Tension seemed to connect moments of extreme pain with unexpected bursts of laughter. In the tension, Allister felt the scars narrowing, closing, as if the Earth was attempting to heal itself. And it was in these moments, between pain and joy, that Allister found time to remember. Remember that this was not all there was, that there was somewhere to go home to. And these memories were what drove Allister to write his letters, though he did not write home.
He wrote of loss and gain and the absurdity of all the different men in his regiment; men of different form and background and shape and size and goals and occupation; attempting to look the same in the same uniform. He wrote of how he mused on creating regiments based on civilian job, where all bakers would man the artillery, for instance, in their aprons and white floppy hats. He confessed that in moments of heavy fire, he often found himself chuckling at the idea of firing only at the pointed spikes of the enemy’s helmets, whilst the enemy sent machine gun fire clipping the sides of his own pan-shaped helmet and spun it in circles atop his head. A mad carnival of tipping points and spinning pans.
When finished, he would fold the letter carefully and address it to “A Friend” (in later letters he would shorten this address to just “Friend”). He would place the letter in his pocket so that when he found himself furiously charging through the middle of No Man’s Land, he would find a long-discarded helmet of the pointed variety, dimpled and dented in a pattern so original that it could only be made during battle. He would lay the letter carefully underneath this helmet. It was there, that his pen pal and rival first discovered it, surely whilst ducking from fire and, just as surely, from fire that Allister was contributing.
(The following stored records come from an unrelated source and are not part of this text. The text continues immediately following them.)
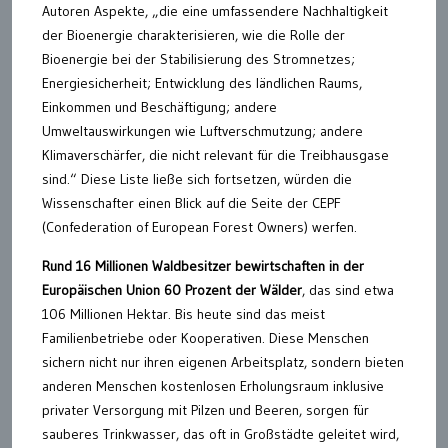
Autoren Aspekte, „die eine umfassendere Nachhaltigkeit
der Bioenergie charakterisieren, wie die Rolle der
Bioenergie bei der Stabilisierung des Stromnetzes;
Energiesicherheit; Entwicklung des ländlichen Raums,
Einkommen und Beschäftigung; andere
Umweltauswirkungen wie Luftverschmutzung; andere
Klimaverschärfer, die nicht relevant für die Treibhausgase
sind.“ Diese Liste ließe sich fortsetzen, würden die
Wissenschafter einen Blick auf die Seite der CEPF
(Confederation of European Forest Owners) werfen.
Rund 16 Millionen Waldbesitzer bewirtschaften in der
Europäischen Union 60 Prozent der Wälder
, das sind etwa
106 Millionen Hektar. Bis heute sind das meist
Familienbetriebe oder Kooperativen. Diese Menschen
sichern nicht nur ihren eigenen Arbeitsplatz, sondern bieten
anderen Menschen kostenlosen Erholungsraum inklusive
privater Versorgung mit Pilzen und Beeren, sorgen für
sauberes Trinkwasser, das oft in Großstädte geleitet wird,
His pen pal read the note (probably after the fire had ceased and his regiment had retreated to their own scars) and left a reply to be found on Alliser’s company’s next charge. In it, he agreed about the silliness of carpenter, lawyer, and baker attempting to dress alike. He added that amidst heavy fire, he thought not of helmets, but mused on the idea of both sides rising above the trenches, forming kick lines, and punting mortars and bombs and grenades back and forth and into the air to explode in a display of fireworks never seen before.
Their letters would span the length of the campaign, touching on topics as simple as hobbies and as complex as who was right and who was wrong and whether it mattered much anymore. On life and death and family and friends. On boredom and confusion. Allister knew of his friend’s friends and his friend knew of Allister’s friends and when one of them would fall, they would promise the other to remember their name and character, “For someone always should.” And, though pictures were never sent and the issue was never addressed, Allister was sure that his friend also had a mustache.
Living in their scars, they both felt them closing in on them. They mused on how the Earth in front of them both was brown, how blood dries brown, how we continue to find ourselves carving through the blood of our ancestors killed long ago. How small lessons are learned from each battle, but larger ones are left to be discovered. They wrote of the ratio of questions to answers and whether this had any correlation with the ratio of war to peace.
When finished writing, they carefully folded their notes, loaded their weapons, fixed their bayonets, crossed their fingers, waited for the whistle, and charged into the darkness.